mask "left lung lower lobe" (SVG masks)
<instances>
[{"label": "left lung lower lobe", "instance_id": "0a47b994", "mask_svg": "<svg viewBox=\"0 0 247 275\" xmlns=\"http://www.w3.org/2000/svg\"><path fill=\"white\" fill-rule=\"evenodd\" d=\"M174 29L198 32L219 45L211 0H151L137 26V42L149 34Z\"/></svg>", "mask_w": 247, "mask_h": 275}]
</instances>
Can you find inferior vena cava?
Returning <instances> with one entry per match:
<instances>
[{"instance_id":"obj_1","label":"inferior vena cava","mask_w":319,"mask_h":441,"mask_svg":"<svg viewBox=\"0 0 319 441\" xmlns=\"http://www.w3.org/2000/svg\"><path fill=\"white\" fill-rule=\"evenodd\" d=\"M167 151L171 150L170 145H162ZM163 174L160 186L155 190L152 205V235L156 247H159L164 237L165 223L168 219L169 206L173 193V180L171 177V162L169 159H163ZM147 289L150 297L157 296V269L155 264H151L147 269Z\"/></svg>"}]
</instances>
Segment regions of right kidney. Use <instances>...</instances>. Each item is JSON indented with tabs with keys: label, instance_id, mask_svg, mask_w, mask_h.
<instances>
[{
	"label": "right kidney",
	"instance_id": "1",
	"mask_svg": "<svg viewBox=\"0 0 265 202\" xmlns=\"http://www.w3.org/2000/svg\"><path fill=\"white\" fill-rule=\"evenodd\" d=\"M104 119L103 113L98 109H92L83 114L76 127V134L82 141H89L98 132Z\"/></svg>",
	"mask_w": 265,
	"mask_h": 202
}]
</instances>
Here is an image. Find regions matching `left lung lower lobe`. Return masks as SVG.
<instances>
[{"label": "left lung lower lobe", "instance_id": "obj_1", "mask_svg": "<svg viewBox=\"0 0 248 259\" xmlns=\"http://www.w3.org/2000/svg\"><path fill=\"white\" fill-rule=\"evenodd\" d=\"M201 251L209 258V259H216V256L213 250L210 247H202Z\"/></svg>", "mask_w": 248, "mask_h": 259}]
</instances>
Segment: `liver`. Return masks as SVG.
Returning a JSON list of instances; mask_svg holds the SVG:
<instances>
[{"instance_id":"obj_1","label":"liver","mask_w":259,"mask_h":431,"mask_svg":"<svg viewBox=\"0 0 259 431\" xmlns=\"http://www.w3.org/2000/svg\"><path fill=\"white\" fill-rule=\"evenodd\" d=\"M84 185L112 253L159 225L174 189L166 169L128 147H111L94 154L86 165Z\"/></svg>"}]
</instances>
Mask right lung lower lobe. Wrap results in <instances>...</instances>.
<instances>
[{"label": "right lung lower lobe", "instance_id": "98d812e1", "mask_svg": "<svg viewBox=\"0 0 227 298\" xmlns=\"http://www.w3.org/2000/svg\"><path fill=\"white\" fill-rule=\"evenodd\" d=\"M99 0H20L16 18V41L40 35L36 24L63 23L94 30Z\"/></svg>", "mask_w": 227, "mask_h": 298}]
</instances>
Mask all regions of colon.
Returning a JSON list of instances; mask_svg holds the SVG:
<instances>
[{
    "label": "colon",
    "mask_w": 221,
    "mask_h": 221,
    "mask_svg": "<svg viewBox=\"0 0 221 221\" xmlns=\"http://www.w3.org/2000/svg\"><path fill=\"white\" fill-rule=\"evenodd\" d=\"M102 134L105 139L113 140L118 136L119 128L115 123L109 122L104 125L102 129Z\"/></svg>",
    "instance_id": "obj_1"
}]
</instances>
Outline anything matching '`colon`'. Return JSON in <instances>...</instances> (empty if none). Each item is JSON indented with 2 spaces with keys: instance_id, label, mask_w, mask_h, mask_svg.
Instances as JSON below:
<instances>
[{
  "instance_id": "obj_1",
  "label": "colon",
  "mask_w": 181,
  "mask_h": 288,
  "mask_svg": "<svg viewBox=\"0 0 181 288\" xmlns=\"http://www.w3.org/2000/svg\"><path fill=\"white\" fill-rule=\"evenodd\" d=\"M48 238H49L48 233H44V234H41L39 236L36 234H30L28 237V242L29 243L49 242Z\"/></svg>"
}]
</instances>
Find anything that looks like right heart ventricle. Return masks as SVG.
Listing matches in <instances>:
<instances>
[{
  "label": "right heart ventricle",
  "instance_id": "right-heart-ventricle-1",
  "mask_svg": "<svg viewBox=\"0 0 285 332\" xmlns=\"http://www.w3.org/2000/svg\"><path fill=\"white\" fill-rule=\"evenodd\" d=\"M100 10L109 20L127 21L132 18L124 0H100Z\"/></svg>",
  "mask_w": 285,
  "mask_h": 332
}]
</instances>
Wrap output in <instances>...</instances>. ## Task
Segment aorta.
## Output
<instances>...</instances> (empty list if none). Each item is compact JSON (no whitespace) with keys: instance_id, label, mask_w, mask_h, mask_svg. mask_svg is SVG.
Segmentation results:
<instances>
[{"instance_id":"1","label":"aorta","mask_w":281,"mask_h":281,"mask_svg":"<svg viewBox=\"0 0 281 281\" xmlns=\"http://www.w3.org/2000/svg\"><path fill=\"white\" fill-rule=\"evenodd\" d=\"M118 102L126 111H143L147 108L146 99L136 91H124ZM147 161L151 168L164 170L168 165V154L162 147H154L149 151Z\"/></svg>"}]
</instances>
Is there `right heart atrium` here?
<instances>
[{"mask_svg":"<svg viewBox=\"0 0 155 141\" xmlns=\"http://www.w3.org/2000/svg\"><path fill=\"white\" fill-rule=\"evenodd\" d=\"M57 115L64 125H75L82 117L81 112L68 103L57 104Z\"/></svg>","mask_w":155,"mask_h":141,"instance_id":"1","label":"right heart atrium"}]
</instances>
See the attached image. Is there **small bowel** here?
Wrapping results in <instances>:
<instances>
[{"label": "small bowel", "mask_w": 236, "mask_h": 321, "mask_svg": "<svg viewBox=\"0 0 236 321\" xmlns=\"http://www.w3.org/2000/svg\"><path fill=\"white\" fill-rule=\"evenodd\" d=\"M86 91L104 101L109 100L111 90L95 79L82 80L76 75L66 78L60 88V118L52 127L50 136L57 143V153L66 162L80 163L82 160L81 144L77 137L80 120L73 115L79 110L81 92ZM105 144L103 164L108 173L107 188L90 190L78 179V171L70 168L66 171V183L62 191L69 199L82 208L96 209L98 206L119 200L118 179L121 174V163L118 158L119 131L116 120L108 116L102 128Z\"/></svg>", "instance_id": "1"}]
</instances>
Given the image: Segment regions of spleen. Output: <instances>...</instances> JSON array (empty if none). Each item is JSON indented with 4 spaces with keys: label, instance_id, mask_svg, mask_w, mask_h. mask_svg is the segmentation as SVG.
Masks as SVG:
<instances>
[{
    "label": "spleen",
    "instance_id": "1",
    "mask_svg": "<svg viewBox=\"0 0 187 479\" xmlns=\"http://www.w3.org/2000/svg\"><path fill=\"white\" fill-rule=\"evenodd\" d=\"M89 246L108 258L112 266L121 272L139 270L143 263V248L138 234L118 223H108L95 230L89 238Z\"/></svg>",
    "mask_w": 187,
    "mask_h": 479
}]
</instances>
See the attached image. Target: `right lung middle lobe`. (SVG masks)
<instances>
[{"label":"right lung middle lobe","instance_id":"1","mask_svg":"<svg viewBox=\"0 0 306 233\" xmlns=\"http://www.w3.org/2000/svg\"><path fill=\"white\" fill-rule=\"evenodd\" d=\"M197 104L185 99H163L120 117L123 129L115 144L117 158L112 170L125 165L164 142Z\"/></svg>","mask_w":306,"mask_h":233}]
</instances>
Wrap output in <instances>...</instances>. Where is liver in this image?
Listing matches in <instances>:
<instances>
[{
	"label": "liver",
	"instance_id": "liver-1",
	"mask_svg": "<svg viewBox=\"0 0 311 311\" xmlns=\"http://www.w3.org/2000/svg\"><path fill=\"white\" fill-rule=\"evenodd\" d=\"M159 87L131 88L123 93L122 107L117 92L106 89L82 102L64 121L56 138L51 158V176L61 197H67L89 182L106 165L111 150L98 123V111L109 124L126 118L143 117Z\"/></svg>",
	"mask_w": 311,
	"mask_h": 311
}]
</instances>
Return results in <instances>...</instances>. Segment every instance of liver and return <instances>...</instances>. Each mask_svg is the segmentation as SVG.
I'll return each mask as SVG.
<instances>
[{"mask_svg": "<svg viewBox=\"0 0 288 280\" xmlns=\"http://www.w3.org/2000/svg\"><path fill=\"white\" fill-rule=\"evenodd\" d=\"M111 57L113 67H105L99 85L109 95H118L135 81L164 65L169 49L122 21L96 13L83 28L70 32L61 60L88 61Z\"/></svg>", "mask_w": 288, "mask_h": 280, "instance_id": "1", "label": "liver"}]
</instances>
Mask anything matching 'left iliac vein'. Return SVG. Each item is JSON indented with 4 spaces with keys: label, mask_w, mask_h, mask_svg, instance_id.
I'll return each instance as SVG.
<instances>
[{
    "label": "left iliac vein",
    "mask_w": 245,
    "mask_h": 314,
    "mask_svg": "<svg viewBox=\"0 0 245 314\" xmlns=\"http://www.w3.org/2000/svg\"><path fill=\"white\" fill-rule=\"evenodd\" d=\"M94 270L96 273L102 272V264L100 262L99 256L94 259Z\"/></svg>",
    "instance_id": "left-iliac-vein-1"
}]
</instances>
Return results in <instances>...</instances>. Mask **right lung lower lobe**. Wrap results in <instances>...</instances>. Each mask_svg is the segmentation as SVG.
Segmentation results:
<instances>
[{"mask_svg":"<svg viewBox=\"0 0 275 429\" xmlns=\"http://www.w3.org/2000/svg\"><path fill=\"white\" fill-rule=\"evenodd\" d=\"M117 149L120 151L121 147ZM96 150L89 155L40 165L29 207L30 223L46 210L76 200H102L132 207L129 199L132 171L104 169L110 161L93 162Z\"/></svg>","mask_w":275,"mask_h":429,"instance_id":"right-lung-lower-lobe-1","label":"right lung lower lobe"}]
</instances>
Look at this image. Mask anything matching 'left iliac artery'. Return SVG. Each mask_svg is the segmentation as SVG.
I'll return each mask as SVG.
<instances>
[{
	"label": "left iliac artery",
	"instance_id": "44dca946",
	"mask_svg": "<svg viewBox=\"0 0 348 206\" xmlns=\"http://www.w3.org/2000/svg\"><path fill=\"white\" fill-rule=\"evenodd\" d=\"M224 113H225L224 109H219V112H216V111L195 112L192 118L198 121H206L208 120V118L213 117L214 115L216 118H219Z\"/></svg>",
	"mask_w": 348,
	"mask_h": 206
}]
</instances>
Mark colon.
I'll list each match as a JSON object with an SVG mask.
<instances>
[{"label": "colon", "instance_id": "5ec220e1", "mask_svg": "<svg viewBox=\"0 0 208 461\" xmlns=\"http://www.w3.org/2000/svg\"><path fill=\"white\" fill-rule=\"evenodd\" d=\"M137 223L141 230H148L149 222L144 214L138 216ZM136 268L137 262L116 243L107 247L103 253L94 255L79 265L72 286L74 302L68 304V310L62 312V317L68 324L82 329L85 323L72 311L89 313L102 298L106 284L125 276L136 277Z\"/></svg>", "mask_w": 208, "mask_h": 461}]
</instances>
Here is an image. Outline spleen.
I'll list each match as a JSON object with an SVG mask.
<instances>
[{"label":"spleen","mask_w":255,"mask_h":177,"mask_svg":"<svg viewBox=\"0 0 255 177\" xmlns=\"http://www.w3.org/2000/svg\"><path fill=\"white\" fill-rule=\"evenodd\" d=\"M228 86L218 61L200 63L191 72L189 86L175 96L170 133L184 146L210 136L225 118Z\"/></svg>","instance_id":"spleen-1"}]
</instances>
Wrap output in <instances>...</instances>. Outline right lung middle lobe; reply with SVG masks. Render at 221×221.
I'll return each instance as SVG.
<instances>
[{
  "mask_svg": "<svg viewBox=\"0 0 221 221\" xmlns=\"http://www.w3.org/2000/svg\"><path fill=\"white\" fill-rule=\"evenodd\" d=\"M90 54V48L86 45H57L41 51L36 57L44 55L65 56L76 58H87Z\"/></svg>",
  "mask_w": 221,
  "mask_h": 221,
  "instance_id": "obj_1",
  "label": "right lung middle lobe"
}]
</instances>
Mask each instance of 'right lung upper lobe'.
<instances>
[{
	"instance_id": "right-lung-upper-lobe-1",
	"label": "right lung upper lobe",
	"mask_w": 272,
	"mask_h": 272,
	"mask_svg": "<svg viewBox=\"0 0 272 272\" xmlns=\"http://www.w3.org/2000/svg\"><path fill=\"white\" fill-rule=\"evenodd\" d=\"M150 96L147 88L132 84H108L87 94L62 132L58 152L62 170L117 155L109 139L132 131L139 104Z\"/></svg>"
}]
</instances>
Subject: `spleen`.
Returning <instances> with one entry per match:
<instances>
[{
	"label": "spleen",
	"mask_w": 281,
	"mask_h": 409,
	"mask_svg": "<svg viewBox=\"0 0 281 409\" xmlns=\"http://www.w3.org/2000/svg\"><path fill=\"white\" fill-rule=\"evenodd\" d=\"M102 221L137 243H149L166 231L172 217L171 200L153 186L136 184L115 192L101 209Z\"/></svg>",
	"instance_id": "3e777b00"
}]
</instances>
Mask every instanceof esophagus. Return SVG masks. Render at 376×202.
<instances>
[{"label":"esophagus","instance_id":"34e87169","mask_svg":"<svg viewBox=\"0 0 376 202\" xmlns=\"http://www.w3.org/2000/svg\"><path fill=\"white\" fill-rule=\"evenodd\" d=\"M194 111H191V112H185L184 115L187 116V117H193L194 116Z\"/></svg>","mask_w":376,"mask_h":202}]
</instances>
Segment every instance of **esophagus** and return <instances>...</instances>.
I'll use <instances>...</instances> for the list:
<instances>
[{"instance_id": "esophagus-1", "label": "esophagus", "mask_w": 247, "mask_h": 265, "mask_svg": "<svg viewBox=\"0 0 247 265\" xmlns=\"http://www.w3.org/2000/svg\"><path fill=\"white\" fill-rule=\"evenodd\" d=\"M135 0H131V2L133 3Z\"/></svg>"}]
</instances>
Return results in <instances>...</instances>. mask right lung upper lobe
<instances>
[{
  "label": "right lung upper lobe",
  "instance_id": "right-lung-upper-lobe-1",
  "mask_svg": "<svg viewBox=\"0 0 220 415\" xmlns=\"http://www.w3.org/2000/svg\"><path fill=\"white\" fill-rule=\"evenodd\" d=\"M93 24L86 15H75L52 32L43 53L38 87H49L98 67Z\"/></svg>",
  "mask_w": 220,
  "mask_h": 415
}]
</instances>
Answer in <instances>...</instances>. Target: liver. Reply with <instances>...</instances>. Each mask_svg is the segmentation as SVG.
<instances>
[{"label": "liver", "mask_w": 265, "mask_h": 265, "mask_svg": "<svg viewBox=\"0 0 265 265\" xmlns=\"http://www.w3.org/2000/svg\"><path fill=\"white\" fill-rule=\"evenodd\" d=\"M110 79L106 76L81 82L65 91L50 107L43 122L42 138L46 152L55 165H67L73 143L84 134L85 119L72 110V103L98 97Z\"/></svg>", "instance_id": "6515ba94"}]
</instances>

——————

#### WHAT IS ASKED
Write out as a numbered list every line from the one containing "Answer in <instances>...</instances>." through the last line, skipping any blank lines.

#### EXERCISE SOLUTION
1. Answer in <instances>...</instances>. Target: liver. Reply with <instances>...</instances>. Each mask_svg is the segmentation as SVG.
2. <instances>
3. [{"label": "liver", "mask_w": 265, "mask_h": 265, "mask_svg": "<svg viewBox=\"0 0 265 265\" xmlns=\"http://www.w3.org/2000/svg\"><path fill=\"white\" fill-rule=\"evenodd\" d=\"M110 79L106 76L81 82L65 91L50 107L43 122L42 138L46 152L55 165H67L73 143L84 134L85 119L72 110V103L98 97Z\"/></svg>", "instance_id": "6515ba94"}]
4. </instances>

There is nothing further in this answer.